One of the most important functions of training is to address these imbalances that are created simply by playing the game, as well as the postural deficiencies that people develop as a result of everyday life. Correcting these imbalances allows us to spend more time in biomechanically optimal positions, thus reducing our chances of injury.
It is also important to build a reserve of strength in certain muscle groups and movement patterns that will help us better withstand the forces placed upon us in our sport. If we can prepare ourselves in training to handle loads and forces over and above what we are likely to deal with on the field/court/track, we drastically reduce our chance of injury.
In the gym we can expose ourselves to high-force situations in a safer and more controllable manner than we would ever be able to in our sport, thus giving us a much larger capacity to handle high forces when exposed to them in the game.
Teaching good movement
Top tier athletes have an exceptional understanding (conscious or subconscious) of how their body works.

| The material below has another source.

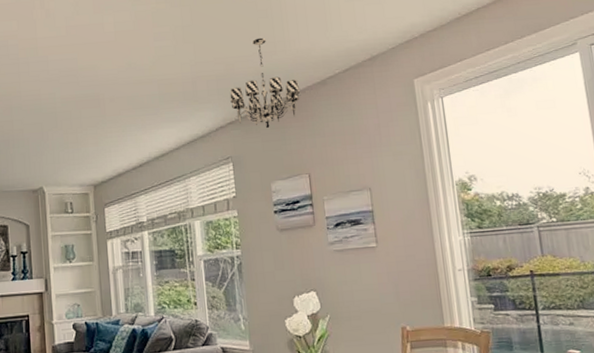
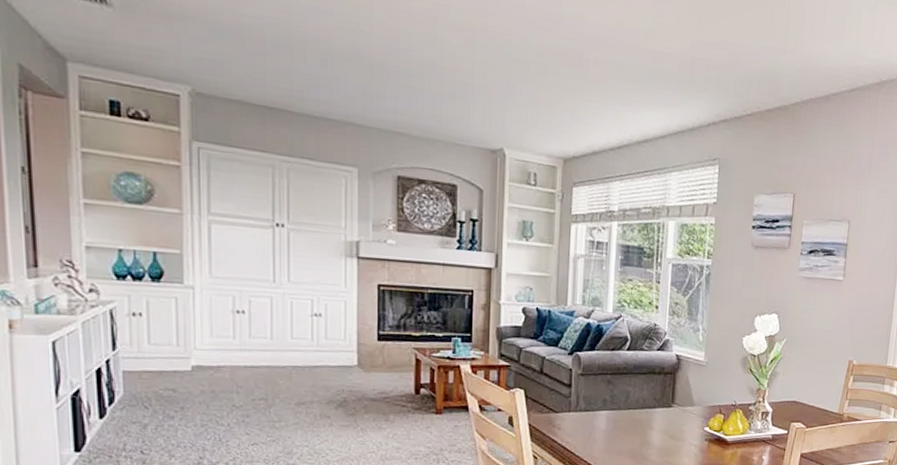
chandelier: present [230,37,301,129] -> none [728,29,803,136]

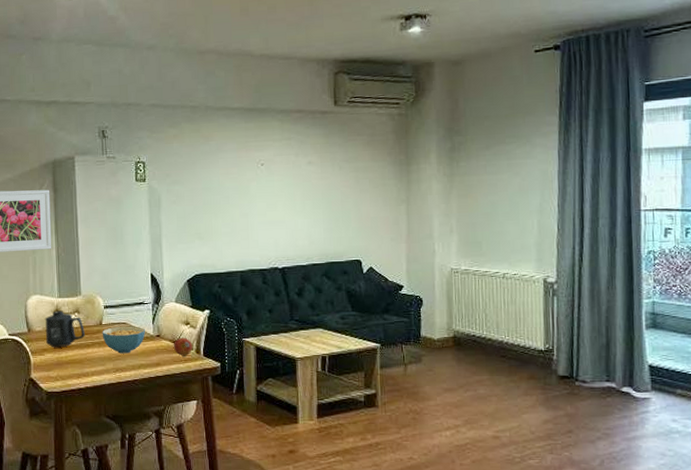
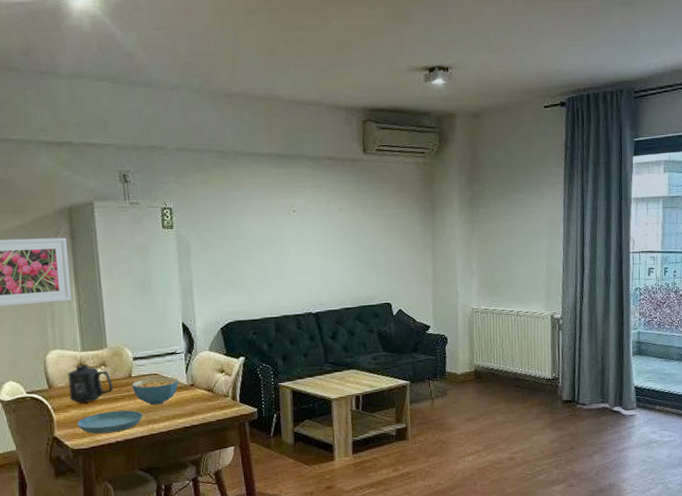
saucer: none [51,357,112,379] -> present [77,410,144,434]
fruit: present [174,337,193,356] -> none [209,385,229,404]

Some have learned it through thousands of hours of playing, some have learned through an injury and the subsequent rehab process, some say they were ‘born with it’ (a discussion for another time). For those that need to improve their physical awareness, the gym is a perfect environment for athletes to learn how their body works.
While improving performance in sport is always the number one priority, the game situation is a poor environment for teaching athletes movement. This environment is too complex, ballistic, unpredictable, inconsistent, and full of distractions to attempt to learn movement skills at the same time.
Conversely, the gym is a safe, predictable, consistent environment where we can build skills from the ground up, eventually transitioning these skills to more complex and dynamic situations where we will see the transfer to our sporting performance.
One of the most beneficial functions a training program can provide, is that it positively affects an athlete’s mindset. If your team can run onto the field believing without a doubt that you are physically superior to your opponents, the game is already 90% won.
Your training program should be set up so that players feel like they are constantly making progress, even if only in small amounts. When athletes feel good, they play good.
Regardless of what we are doing for training, we must always be looking to improve on our loading parameters:
-Exercise (more difficult variation)
-Weight (more load)
-Sets (more sets)
-Reps (more reps)
-Tempo (more time under tension)
-Rest time (less rest)
As long as we are improving on one of these parameters we know that we are progressing with our training, note that the demands of the chosen sport will determine which loading parameters are the most important to improve on.
Last but not least, 90% of athletes do NOT enjoy training, they just want to play their sport, because it is enjoyable to them. Athletes train because they accept that it is a necessary component for long term sporting success, what this means is that they will generally approach training with a less than 100% effort mindset.
If you can make your training more enjoyable, you will unconsciously have a higher output, Enjoyable training also means you are less likely to miss sessions when you are tired, busy, etc.
There are plenty of ways to make training more fun; creating competition, playing games, adding variety, anything that distracts from the fact that you are working hard will go a long way to making training more enjoyable.
To wrap up, while strength is a vital part of athletic dominance, it is not enough.
A superior athlete will also have less imbalances, more resilience, sound movement patterns, be more confident, be consistently progressing, and be having fun.